Four justices on the Supreme Court are in their mid- to late seventies now:
Ruth Bader Ginsburg, Antonin Scalia, Anthony Kennedy, and Stephen Breyer. With
past as prelude, we can expect any Obama nominees to be reliably liberal in the
mold of his two appointments from the first term, Justices Elena Kagan and
Sonia Sotomayor. At a minimum, the president will likely replace the aging
liberals Ginsburg and Breyer with younger models. But it’s also possible that
Kennedy or Scalia, or both, could leave the bench during the next four years,
presenting Obama with an opportunity to forge a liberal majority on the Court.

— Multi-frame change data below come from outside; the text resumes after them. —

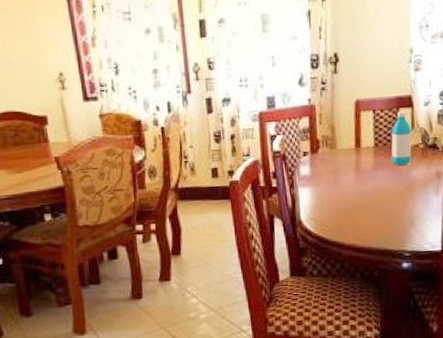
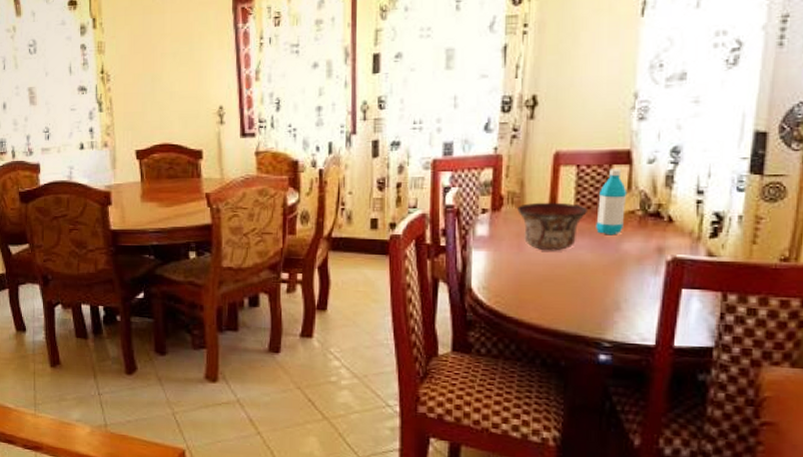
bowl: none [331,142,384,183] -> present [517,202,587,251]

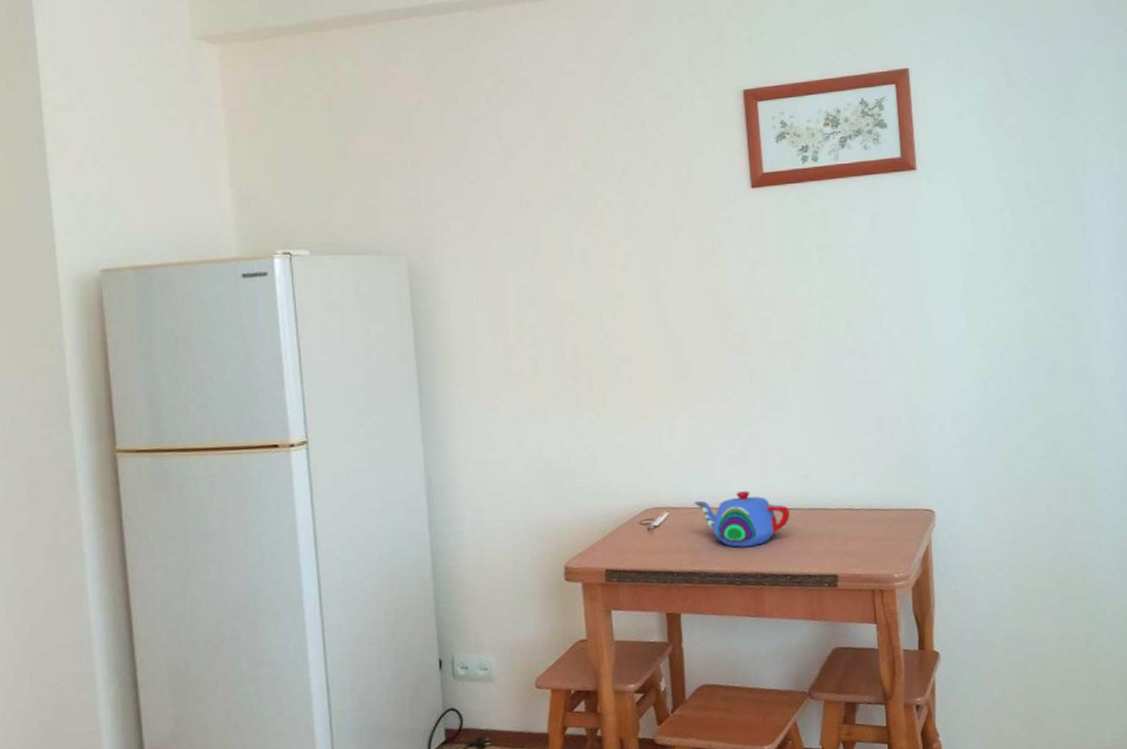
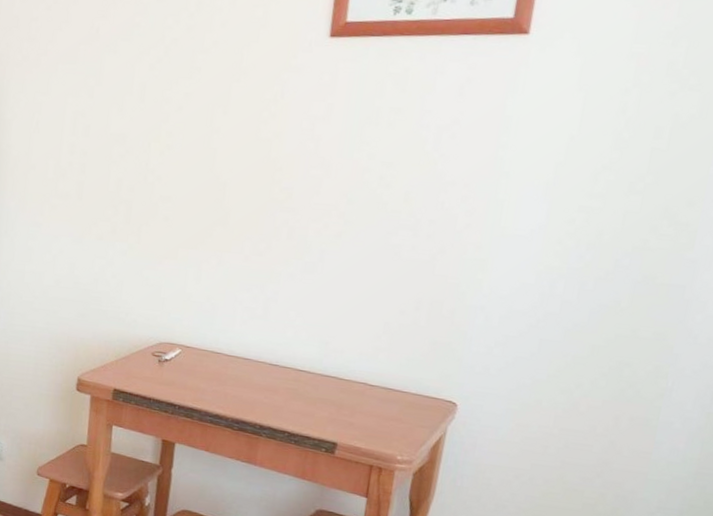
teapot: present [694,491,790,547] -> none [207,344,301,398]

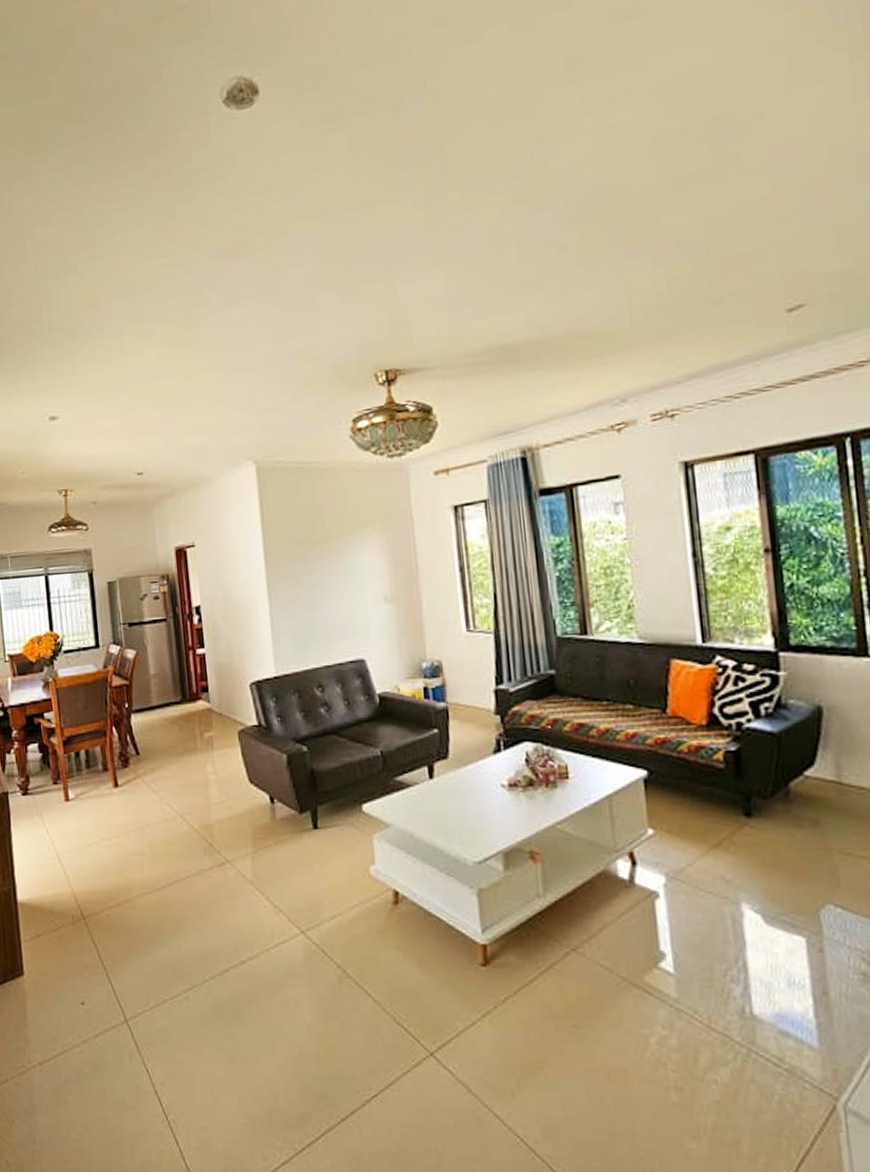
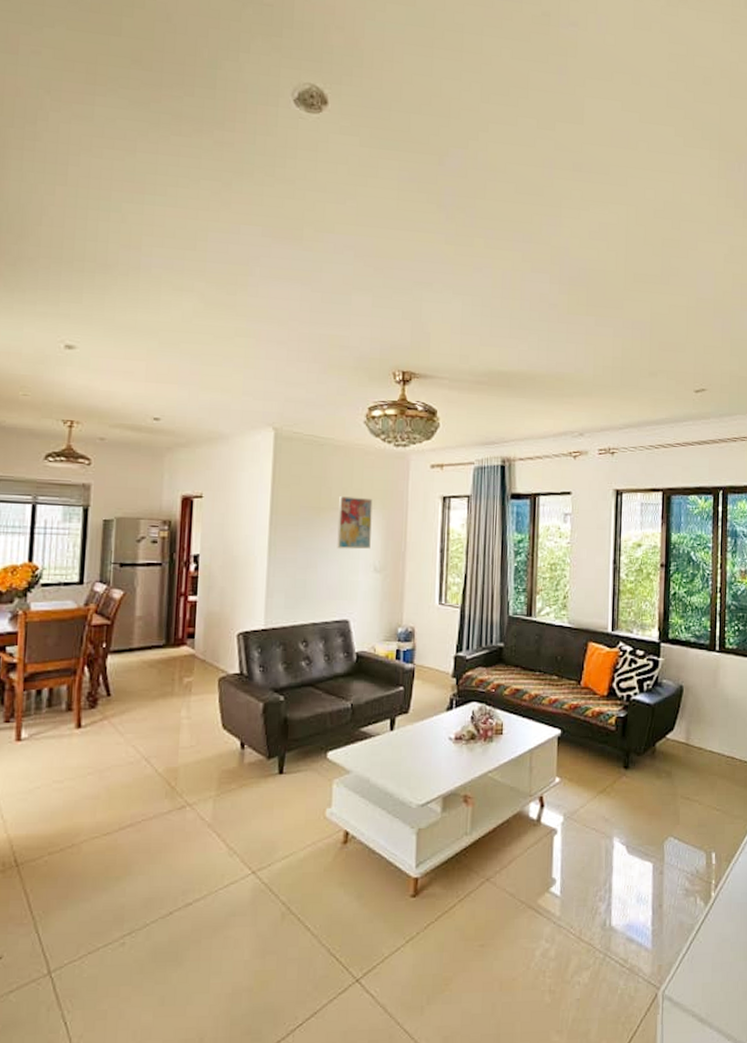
wall art: none [334,521,377,582] -> present [337,496,373,549]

An invigorated and expanded liberal bloc on the Court could undo many
important precedents. The Court’s decisions, for example, protecting speech
rights of corporations (Citizens United v. FEC), school
choice (Zelman v. Simmons-Harris), and the right to
bear arms (District of Columbia v. Heller and McDonald v. Chicago)
were all decided on 5–4 votes. Challenges to Obamacare and other recent
regulations are likely to present the Court with major decisions on religious
liberty and federalism over the next few years.
The president’s reelection also has profound implications for the lower
courts. Obama will begin his second term with about 90 vacancies to fill among
874 federal judgeships; he has already appointed 126 judges. By the time his
second term is over, Obama will probably have appointed over 300 judges and may
approach the 379 appointed by Bill Clinton. Notably, this includes at least
three judges of the Court of Appeals for the D.C. circuit—the court that hears
most appeals of the decisions of federal agencies and, thus, one of the few
institutions that can limit or block the administration’s regulatory overreach.
But with Obama poised to fill three vacancies on this important court, its
liberal wing will be greatly strengthened.
Unlike Supreme Court nominees, who receive intense media scrutiny,
lower-court picks often fly under the radar. Obama’s true inclinations can be
seen in nominees like Goodwin Liu, an outspoken proponent of using the “living
Constitution” to create fundamental rights to welfare benefits; or Louis
Butler, who, as a justice on the Wisconsin Supreme Court, “offered
ill-reasoned, liability-expanding decisions in cases involving medical damage
caps and ‘collective liability’ for lead paint manufacturers,” as Carter Wood reported at Point of
Law.
To be fair, Liu and Butler were not confirmed. They demonstrate, however,
Obama’s inclination to appoint liberal activists—the kind of judges who can
advance progressive goals without the bother of legislation. Now, freed from
any concerns about reelection, Obama has little reason not to put forward
aggressively liberal judges in the hope that some of them will get through. And no doubt some will.